In a statement, Saif stressed that his brother’s detention was “both inhumane and illegal, particularly as he had been held without trial.”
He expressed “surprise at the accusations levelled against Hannibal of withholding information concerning the fate of the Lebanese cleric, Imam Musa Al-Sadr,” pointing out that Hannibal “was only one year old at the time of the cleric’s disappearance.”
On Thursday, Libya’s Presidential Council has recently established a committee, headed by Halima Abdel-Rahman, the Minister of Justice, to oversee the case of Hannibal Gaddafi’s imprisonment.
This decision places an emphasis on liaising with Lebanese authorities, to ensure the provision of humane conditions for Gaddafi.
A week ago, Hannibal, son of the late Libyan leader Muammar Gaddafi, declared an open-ended hunger strike, protesting his ongoing imprisonment in Lebanon for the past eight years without trial.
In a statement released by his lawyer, Paul Romanos, Hannibal stated, “in the face of persistent injustice and abuse against me, it is time for me to be released after more than a decade in prison for an arrest and allegations of a crime I did not commit.”

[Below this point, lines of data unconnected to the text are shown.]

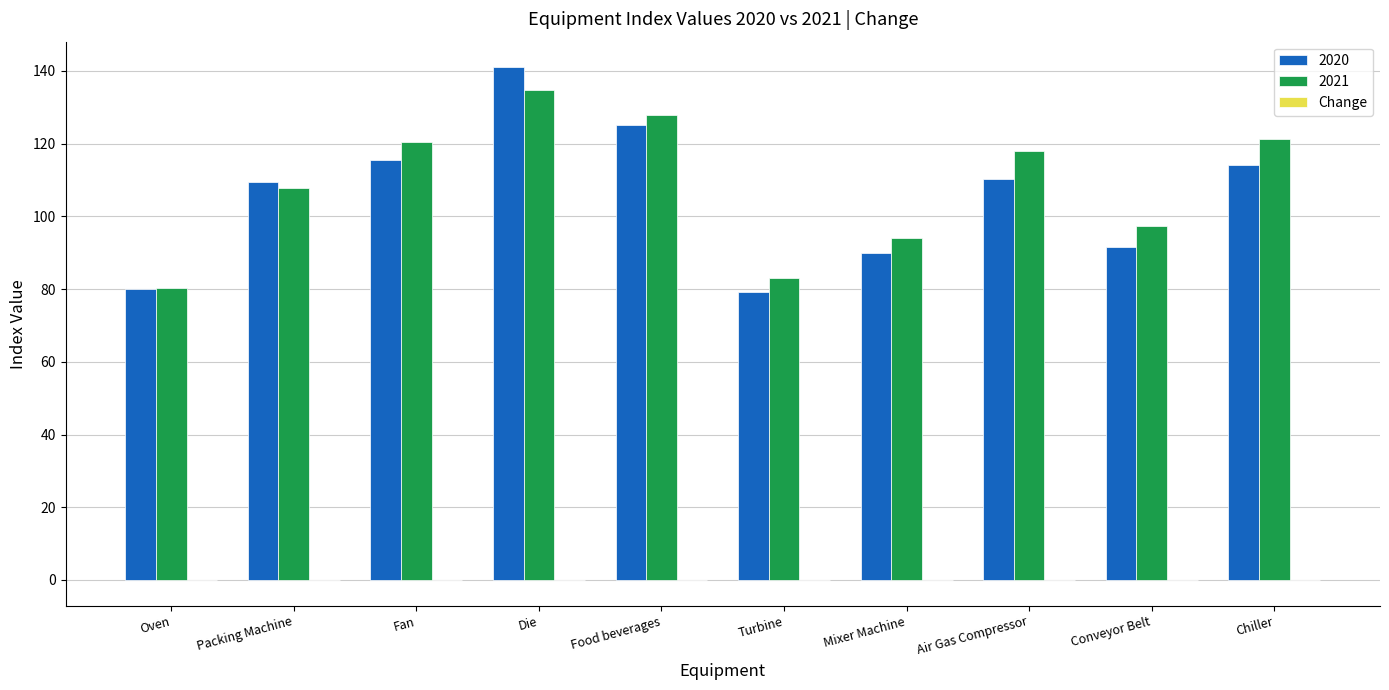

Is it true that 2021 equals 107.9 at Packing Machine?

True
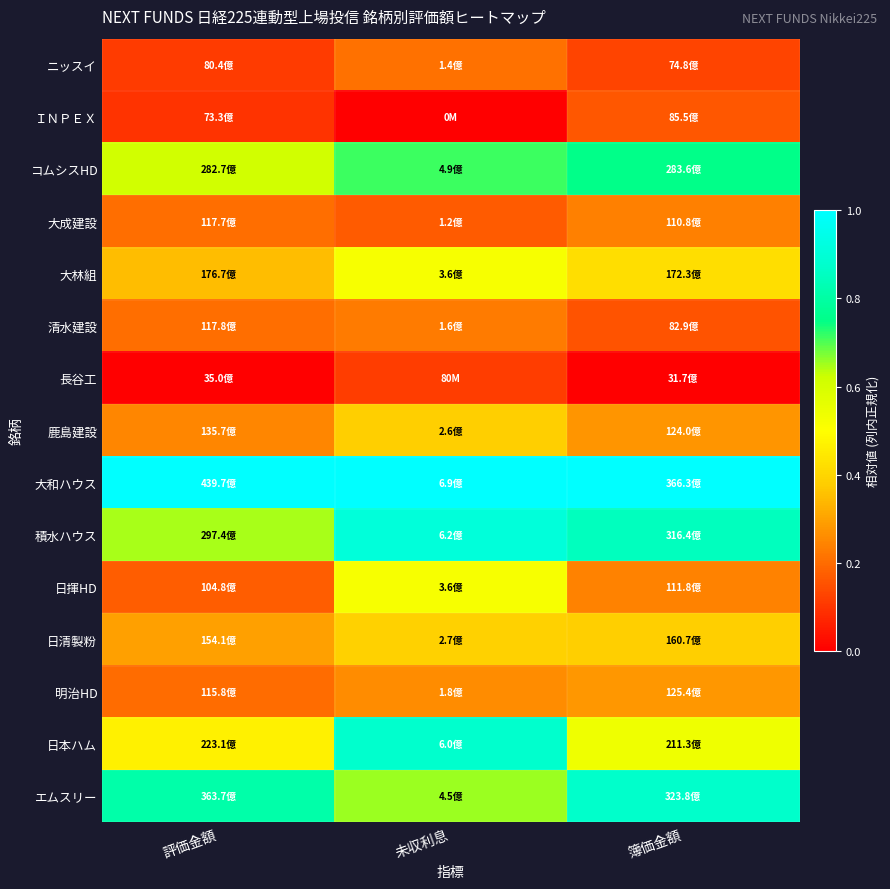

Rank the series by their maximum value, from highest to lowest.

大和ハウス, 積水ハウス, 日本ハム, エムスリー, コムシスHD, 大林組, 日揮HD, 日清製粉, 鹿島建設, 明治HD, 大成建設, 清水建設, ニッスイ, ＩＮＰＥＸ, 長谷工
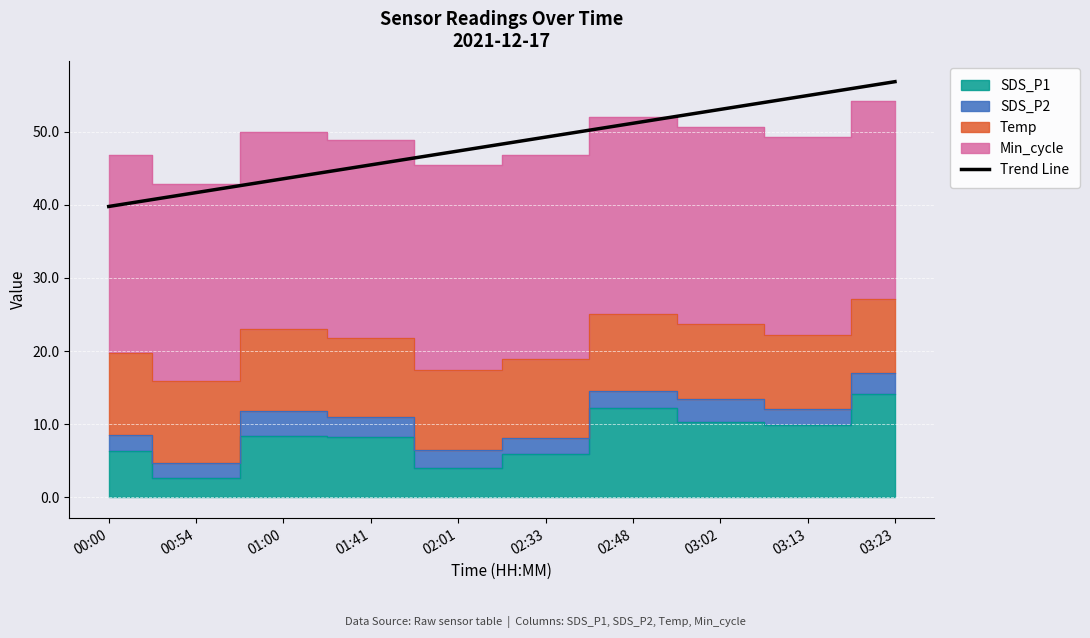

Reading right to left, list all the values displayed in this chart.

56.8	55.0	53.1	51.2	49.3	47.4	45.5	43.6	41.7	39.8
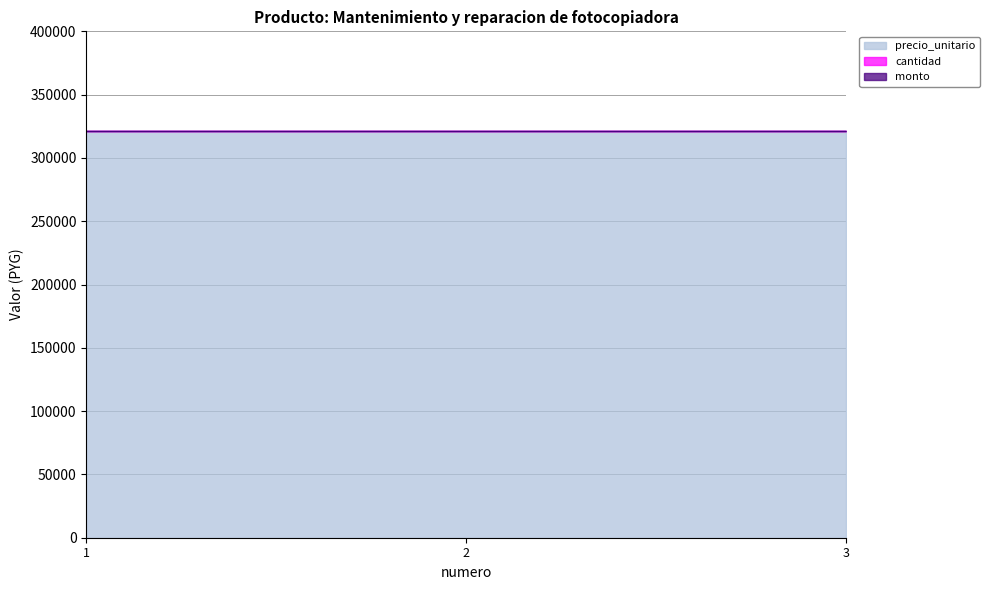

Which category has the highest value in the cantidad series?

1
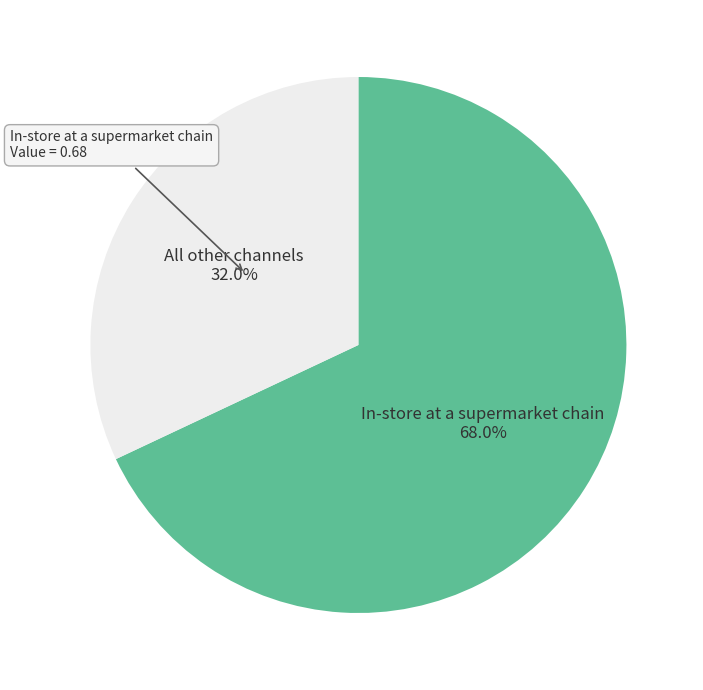

Is there a majority slice in this chart?

Yes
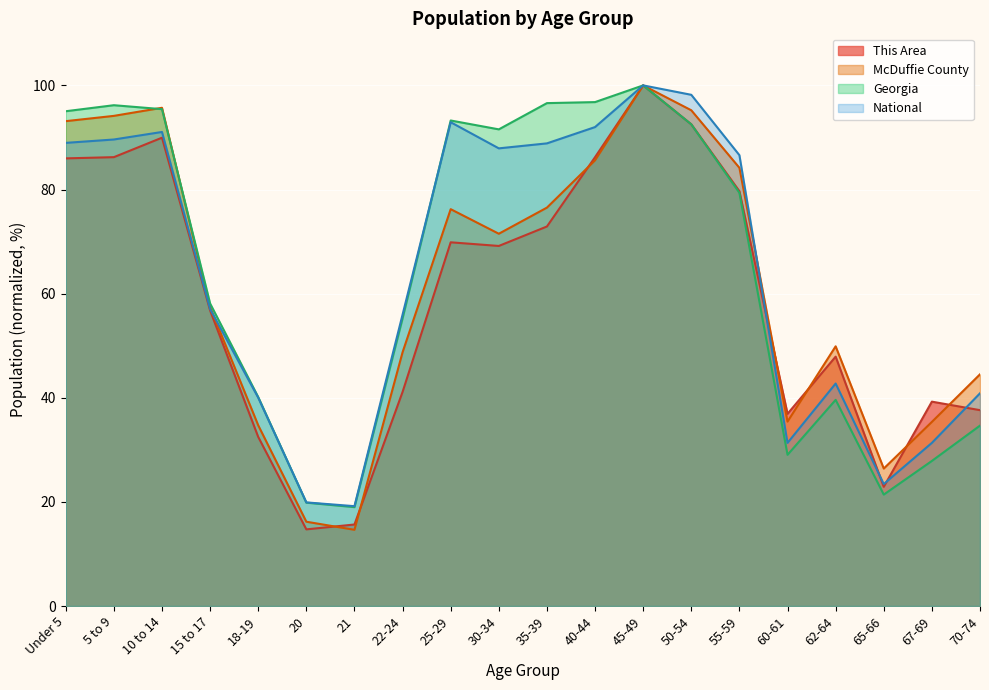

How many times do This Area and McDuffie County cross each other?

7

He questioned “how, in a country of law and freedoms, such blatant violations of human rights could be ignored. How is it conceivable that a political prisoner is left without a fair trial for all these years? After persistent oppression against me, with no accountability, and deafening silence from those trusted to safeguard human rights, discarding its charter to the wind, I announce my hunger strike and hold all those who perpetuate injustice against me responsible for the consequences.”
Hannibal was arrested in Lebanon in 2015. After his father’s death, he reportedly sought refuge in Syria, but was kidnapped there by members of the Lebanese Yacoub family.
The Lebanese judiciary has accused him of “concealing information related to the fate of Imam Musa Al-Sadr and his companions, Sheikh Mohammed Yacoub, and journalist Abbas Badreddin, who disappeared in Tripoli in 1978, upon their arrival at the invitation of Muammar Gaddafi.”